Among notes describing his experiments are admonitions to destroy everything and not to
proceed - you of course, unable to resist, figure out how to activate the capsule which
will transport a person to another world.
The second part opens up on the Shimmering World - this is accomplished by everything appearing wavy.
This world is in the future and the apartment is blasted apart with most of it hanging in a surreal black void.
I found this the most fun and enjoyed the disorientation of trying to reconstruct the apartment
to locate objects to retrieve.
In the third segment - although all flow into each other except for the long load times - the main
occupation is finding and constructing the time key because you no longer can use the capsule.
This one plays between the current time and the previous time where change in the past can effect the future.
Things become weirder as floors morph into walls and you are still doing Myst-like manipulations of machines.

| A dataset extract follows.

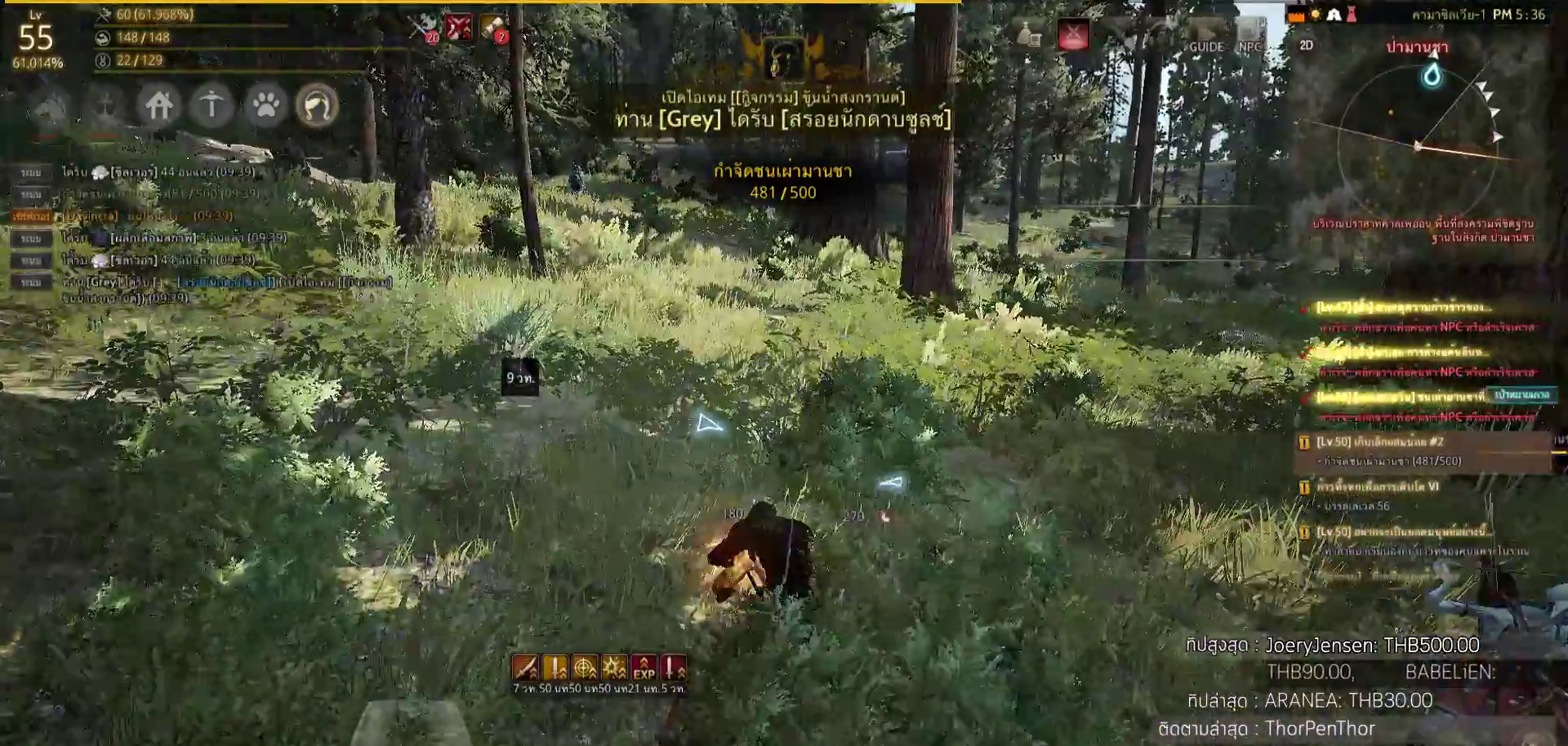
{"buttons": [], "left_stick": "center", "right_stick": "center", "events": [[200, "L2", "down"], [300, "right_stick", "right"], [467, "right_stick", "center"], [500, "L2", "up"]]}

Next stop - the desert with the ancient Dolmens that the professor was looking for - and a street car.
More machinations - and you ride the trolley car to the Aeolian Harp. I needed a walkthrough at this point.
I found this to be the most tortuous part - tuning the metal flowers to match the sounds of the harp.
Anyway, it is a short section which leads to the denouement.
Snowy scene - brothers reunite and … it is one of the most enigmatic, non-endings I have experienced.
If you believe that the trip is where the most fun is - and the game is pretty trippy - you will enjoy it.
I liked the trip, the feeling of being disoriented, the confusion - I wanted a wrap-up.
Developers need to feel responsible for the time that players have given them to make a reasonable
conclusion - not to end it just because they are tired of the game.
Perhaps they should have started with the end first.
The early scenes are done in sepia, like an old old movie.
Light from windows flare and extinguish details; there is an over abundance of rust textures,
in the Shimmering World surfaces are undulating.
Music is soft semi-classic piano.
The Russian developers tried to buoy-up the premise of out-of-body experience
with Freudian and Jungian tomes laying for you to read.
For me, just leave me in the first Shimmering World.
Reviewed by: Editor - 09/08
Ages: Everyone 10+
Fun Factor: Very weird, but worth it.